* [WORK TO BE COMPLETED]: Reproduce word for word the part of the Robert Cain profile that runs from "Those looking at" up to and including "a lieutenant colonel.".

Robert Cain isn’t a regular CIO. He’s a cool CIO.
At one point in his life, Cain considered the Delta Sky Club Lounge his home because of how frequently he traveled for his career in the US Army. Now, he gives Florida the honor as he celebrates his two-year anniversary as CIO for Schneider Electric’s North American region, a title he told IT Brew that those in his close circle would never imagine him having.
“It’s like betting on the long shot in the Kentucky Derby if they would ever guess that I would become the CIO, considering where I’ve come from,” Cain said.
Those looking at Cain’s background won’t find traditional IT roles, such as a security operations center analyst, or security engineer. After receiving a Reserve Officers’ Training Corps scholarship in college, Cain jump-started his professional career in the Army, eventually climbing the ranks to serve as a lieutenant colonel.
“I was able to actually complete 20 years of service,” Cain said. “Twenty years, seven months, three days, and 14 hours, but who’s counting?”
Five years into serving as a commissioned active duty officer, Cain flipped the switch and joined the General Electric Company (GE), initially serving as a black belt quality leader before later transitioning into the company’s sales organization.

* [Dataset items]:
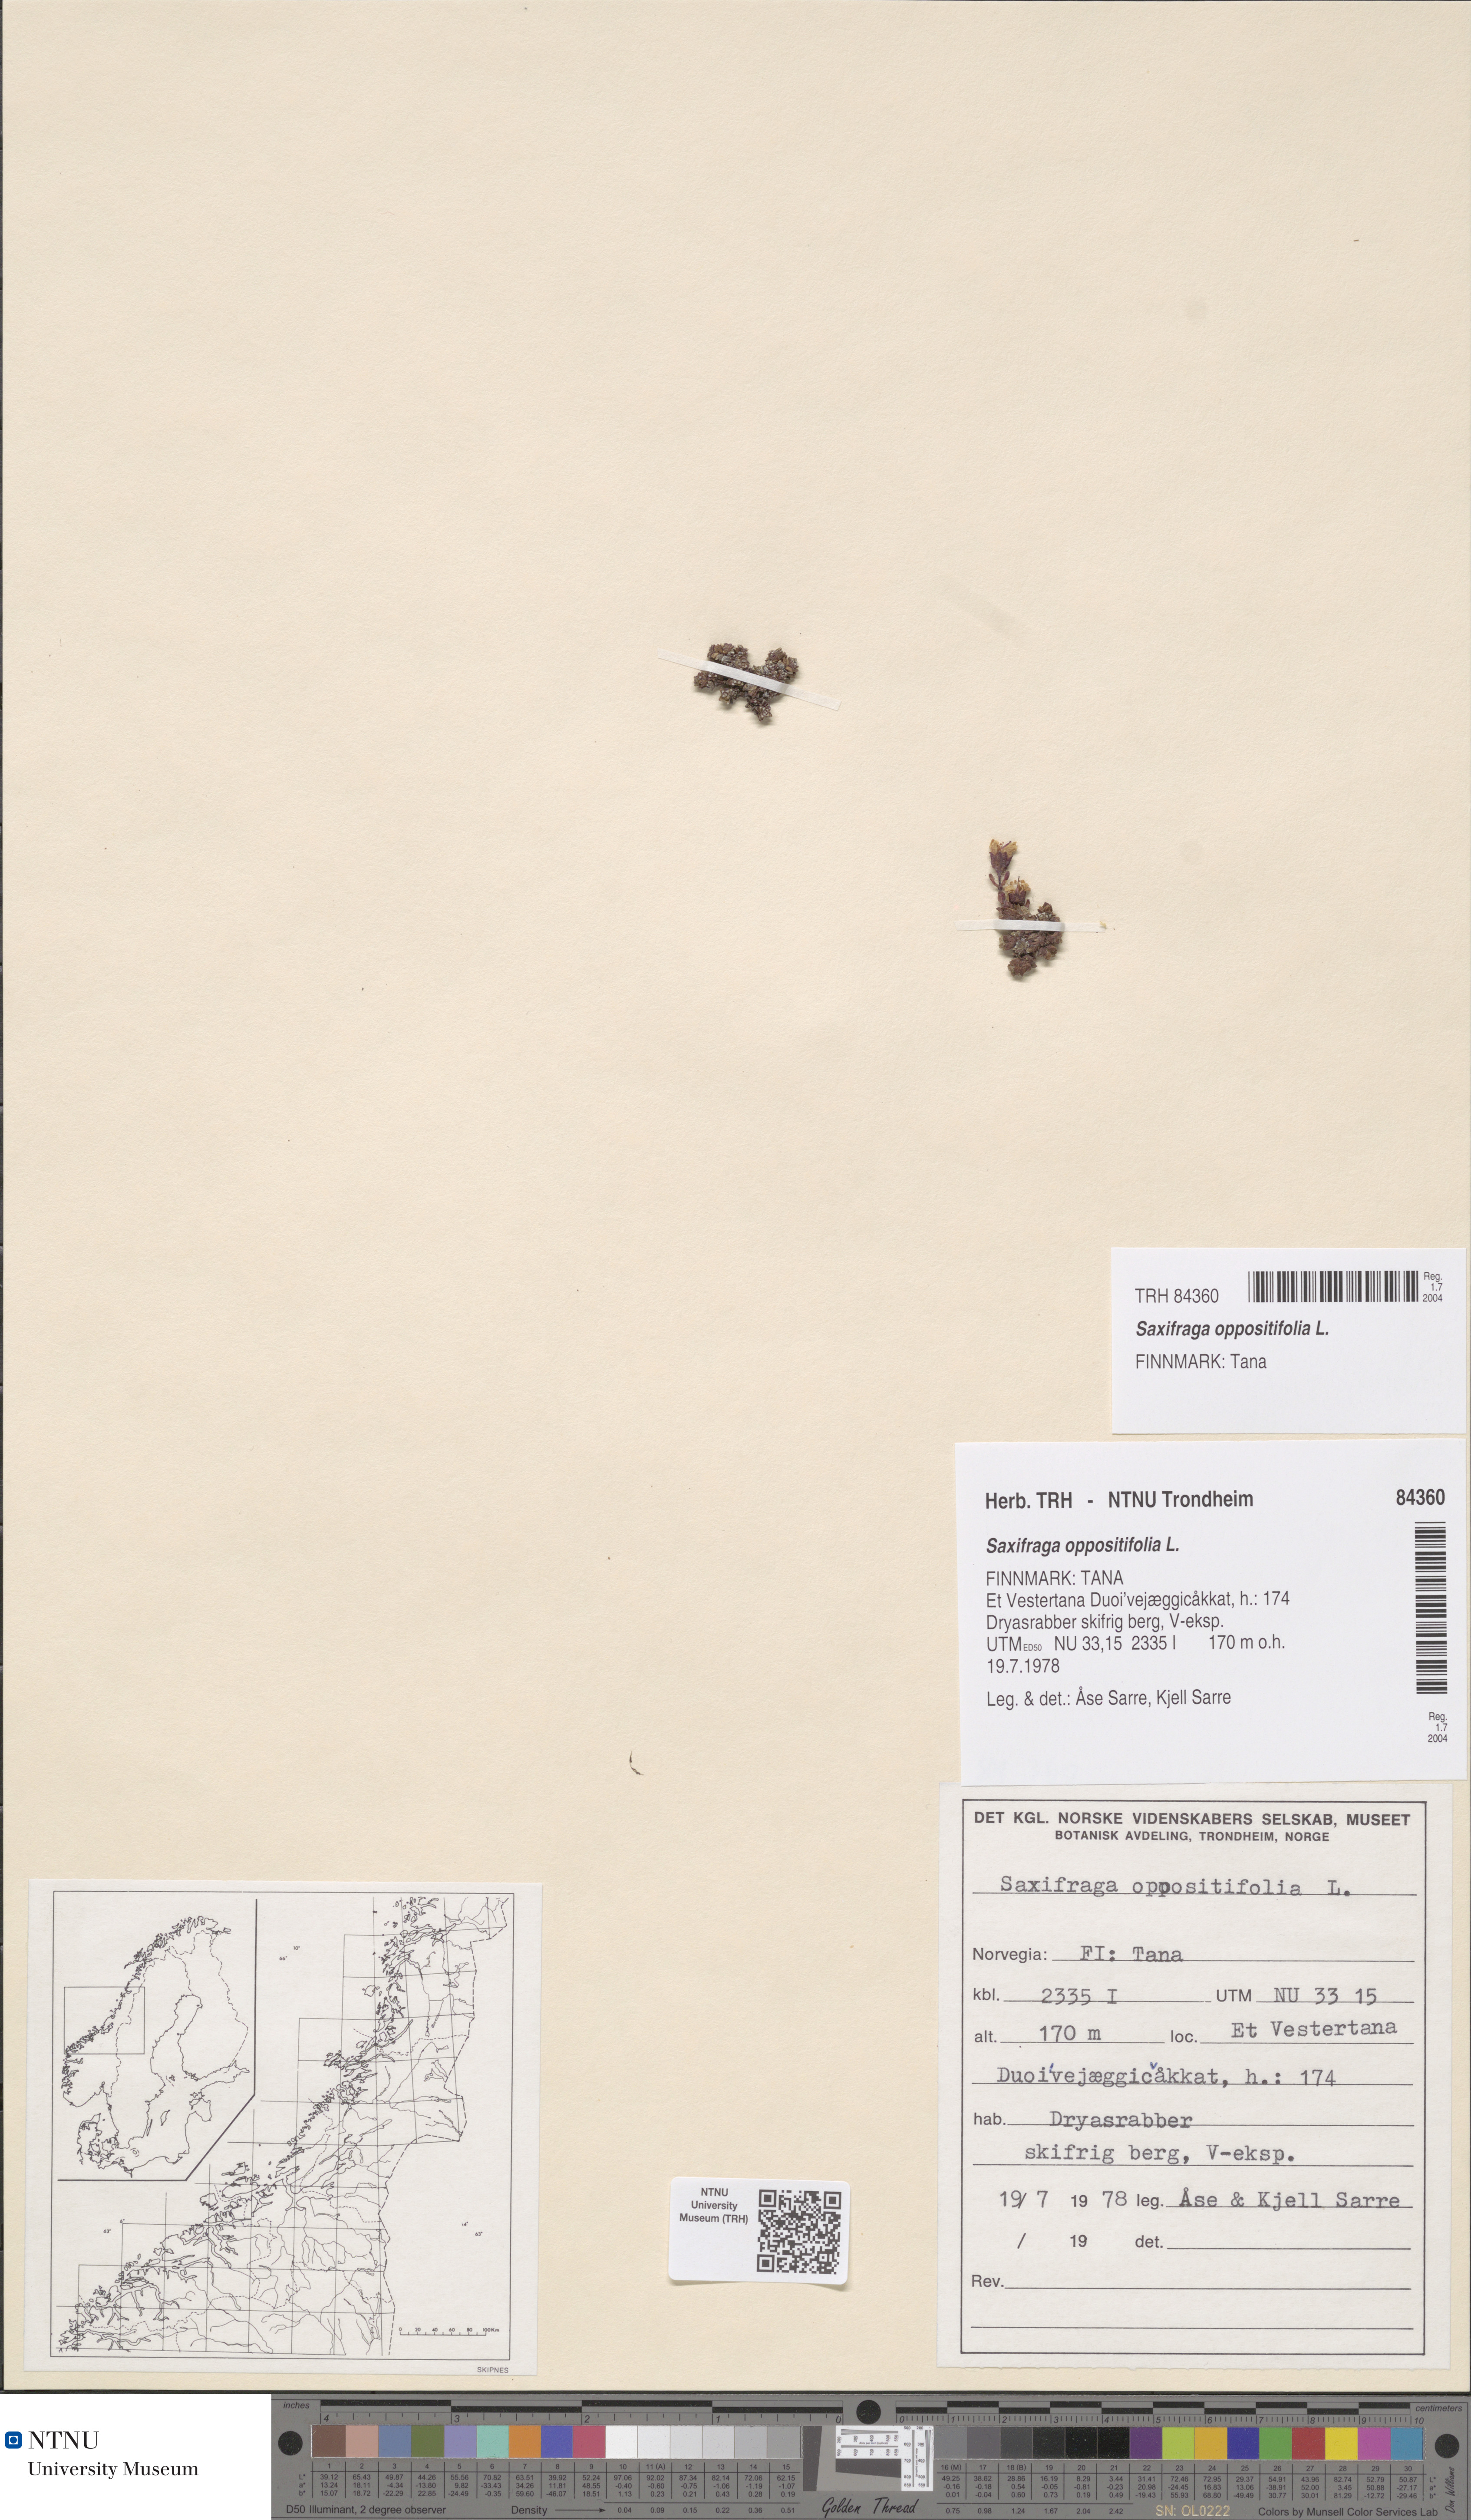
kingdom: Plantae
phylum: Tracheophyta
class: Magnoliopsida
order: Saxifragales
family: Saxifragaceae
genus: Saxifraga
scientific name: Saxifraga oppositifolia
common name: Purple saxifrage
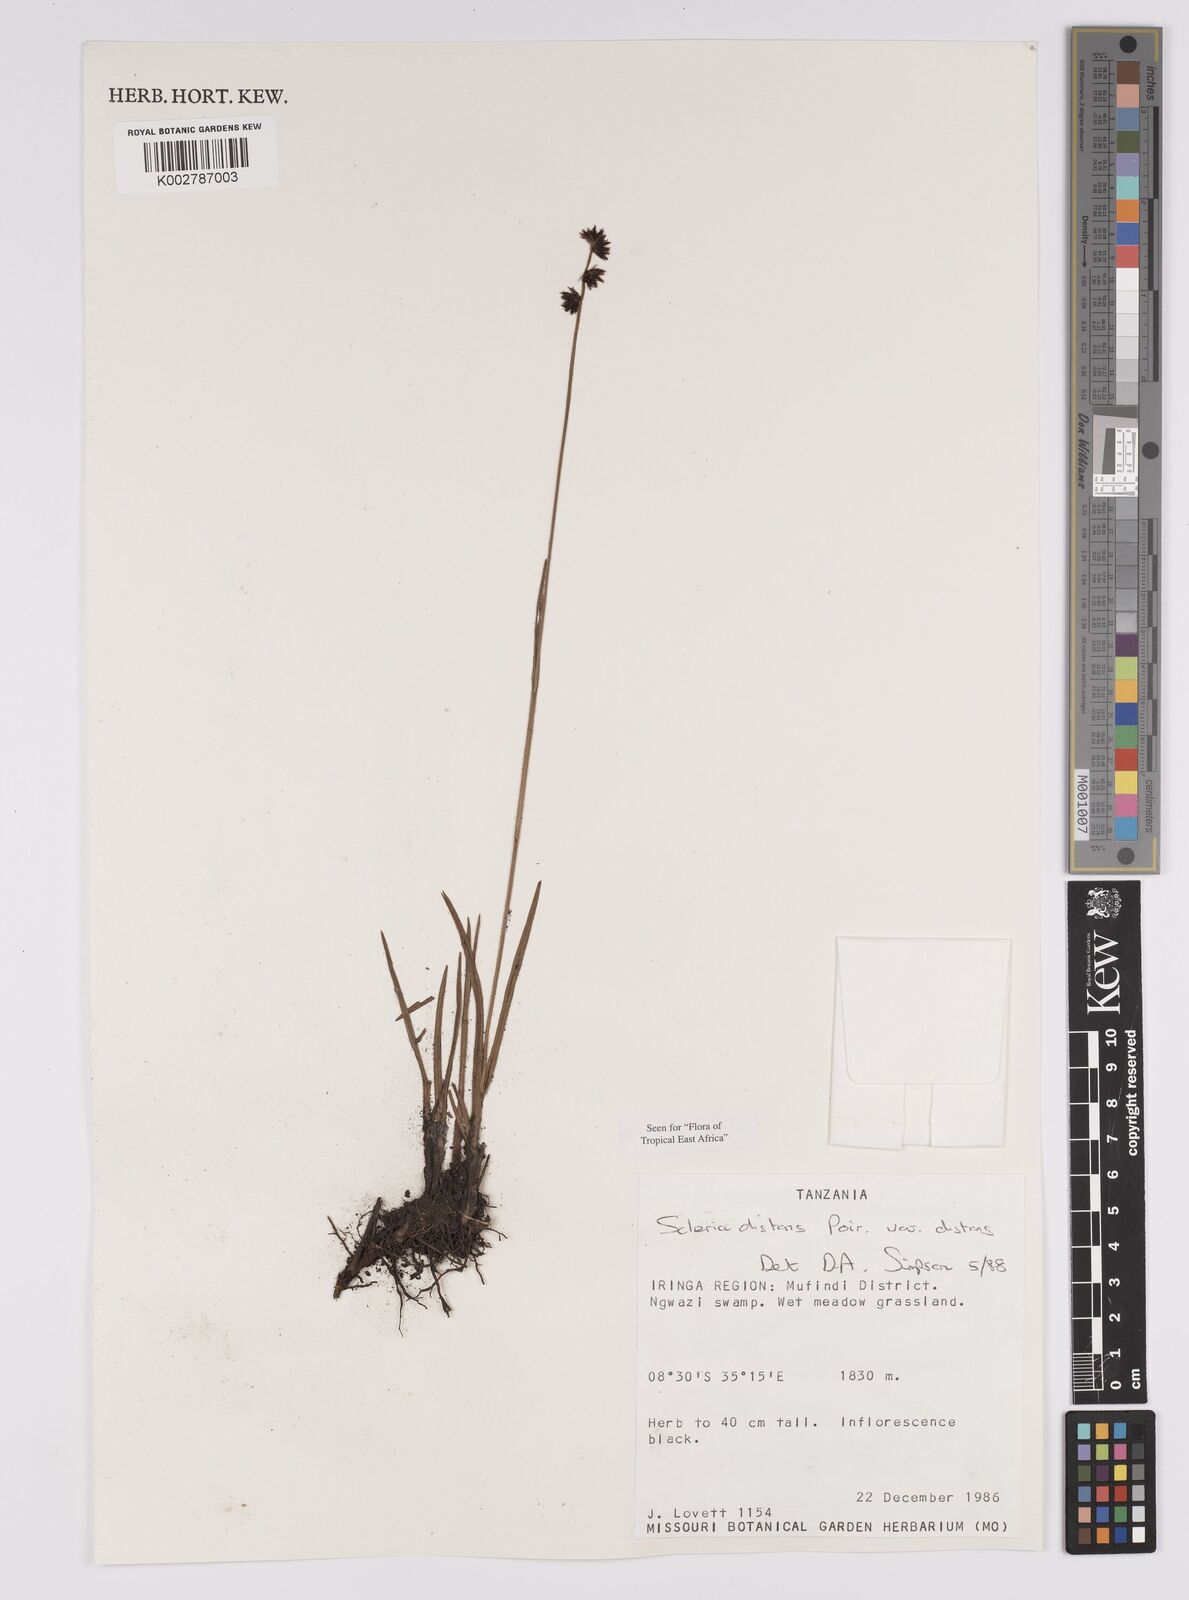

* [SOLUTION TO THE PROBLEM]:
Those looking at Cain’s background won’t find traditional IT roles, such as a security operations center analyst, or security engineer. After receiving a Reserve Officers’ Training Corps scholarship in college, Cain jump-started his professional career in the Army, eventually climbing the ranks to serve as a lieutenant colonel.